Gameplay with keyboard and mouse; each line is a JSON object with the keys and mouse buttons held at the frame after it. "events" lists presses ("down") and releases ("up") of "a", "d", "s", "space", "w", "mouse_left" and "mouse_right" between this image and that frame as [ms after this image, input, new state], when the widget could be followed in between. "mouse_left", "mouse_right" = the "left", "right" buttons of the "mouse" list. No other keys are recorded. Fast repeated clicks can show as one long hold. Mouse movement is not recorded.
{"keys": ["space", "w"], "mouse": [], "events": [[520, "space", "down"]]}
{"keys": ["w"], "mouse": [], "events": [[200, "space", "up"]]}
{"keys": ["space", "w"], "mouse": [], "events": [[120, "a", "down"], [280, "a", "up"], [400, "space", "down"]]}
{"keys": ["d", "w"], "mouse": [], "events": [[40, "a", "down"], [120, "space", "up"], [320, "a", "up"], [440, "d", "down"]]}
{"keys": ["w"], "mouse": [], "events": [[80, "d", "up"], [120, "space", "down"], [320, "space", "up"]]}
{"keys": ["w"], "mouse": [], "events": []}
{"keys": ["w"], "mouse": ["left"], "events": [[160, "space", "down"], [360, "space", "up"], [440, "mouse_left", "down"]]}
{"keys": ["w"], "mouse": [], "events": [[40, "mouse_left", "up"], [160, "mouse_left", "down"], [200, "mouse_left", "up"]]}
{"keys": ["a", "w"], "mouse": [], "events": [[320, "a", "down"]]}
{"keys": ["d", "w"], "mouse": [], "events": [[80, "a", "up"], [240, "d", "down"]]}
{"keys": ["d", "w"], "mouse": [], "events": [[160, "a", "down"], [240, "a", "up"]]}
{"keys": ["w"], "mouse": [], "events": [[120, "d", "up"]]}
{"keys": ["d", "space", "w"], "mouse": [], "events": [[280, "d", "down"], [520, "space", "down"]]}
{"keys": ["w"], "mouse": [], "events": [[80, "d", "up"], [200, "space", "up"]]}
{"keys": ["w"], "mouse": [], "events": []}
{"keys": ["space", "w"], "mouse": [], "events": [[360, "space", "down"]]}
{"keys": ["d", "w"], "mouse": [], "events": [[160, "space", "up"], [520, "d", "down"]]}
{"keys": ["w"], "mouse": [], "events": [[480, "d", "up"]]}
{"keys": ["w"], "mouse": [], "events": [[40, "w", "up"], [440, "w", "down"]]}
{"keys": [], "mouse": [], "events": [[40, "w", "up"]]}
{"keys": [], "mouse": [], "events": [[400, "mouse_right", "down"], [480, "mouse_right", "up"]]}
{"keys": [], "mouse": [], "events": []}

*What you are asked to do*
So that nothing is lost, restate all the material word for word.

*Response to the exercise*
Gameplay with keyboard and mouse; each line is a JSON object with the keys and mouse buttons held at the frame after it. "events" lists presses ("down") and releases ("up") of "a", "d", "s", "space", "w", "mouse_left" and "mouse_right" between this image and that frame as [ms after this image, input, new state], when the widget could be followed in between. "mouse_left", "mouse_right" = the "left", "right" buttons of the "mouse" list. No other keys are recorded. Fast repeated clicks can show as one long hold. Mouse movement is not recorded.
{"keys": ["space", "w"], "mouse": [], "events": [[520, "space", "down"]]}
{"keys": ["w"], "mouse": [], "events": [[200, "space", "up"]]}
{"keys": ["space", "w"], "mouse": [], "events": [[120, "a", "down"], [280, "a", "up"], [400, "space", "down"]]}
{"keys": ["d", "w"], "mouse": [], "events": [[40, "a", "down"], [120, "space", "up"], [320, "a", "up"], [440, "d", "down"]]}
{"keys": ["w"], "mouse": [], "events": [[80, "d", "up"], [120, "space", "down"], [320, "space", "up"]]}
{"keys": ["w"], "mouse": [], "events": []}
{"keys": ["w"], "mouse": ["left"], "events": [[160, "space", "down"], [360, "space", "up"], [440, "mouse_left", "down"]]}
{"keys": ["w"], "mouse": [], "events": [[40, "mouse_left", "up"], [160, "mouse_left", "down"], [200, "mouse_left", "up"]]}
{"keys": ["a", "w"], "mouse": [], "events": [[320, "a", "down"]]}
{"keys": ["d", "w"], "mouse": [], "events": [[80, "a", "up"], [240, "d", "down"]]}
{"keys": ["d", "w"], "mouse": [], "events": [[160, "a", "down"], [240, "a", "up"]]}
{"keys": ["w"], "mouse": [], "events": [[120, "d", "up"]]}
{"keys": ["d", "space", "w"], "mouse": [], "events": [[280, "d", "down"], [520, "space", "down"]]}
{"keys": ["w"], "mouse": [], "events": [[80, "d", "up"], [200, "space", "up"]]}
{"keys": ["w"], "mouse": [], "events": []}
{"keys": ["space", "w"], "mouse": [], "events": [[360, "space", "down"]]}
{"keys": ["d", "w"], "mouse": [], "events": [[160, "space", "up"], [520, "d", "down"]]}
{"keys": ["w"], "mouse": [], "events": [[480, "d", "up"]]}
{"keys": ["w"], "mouse": [], "events": [[40, "w", "up"], [440, "w", "down"]]}
{"keys": [], "mouse": [], "events": [[40, "w", "up"]]}
{"keys": [], "mouse": [], "events": [[400, "mouse_right", "down"], [480, "mouse_right", "up"]]}
{"keys": [], "mouse": [], "events": []}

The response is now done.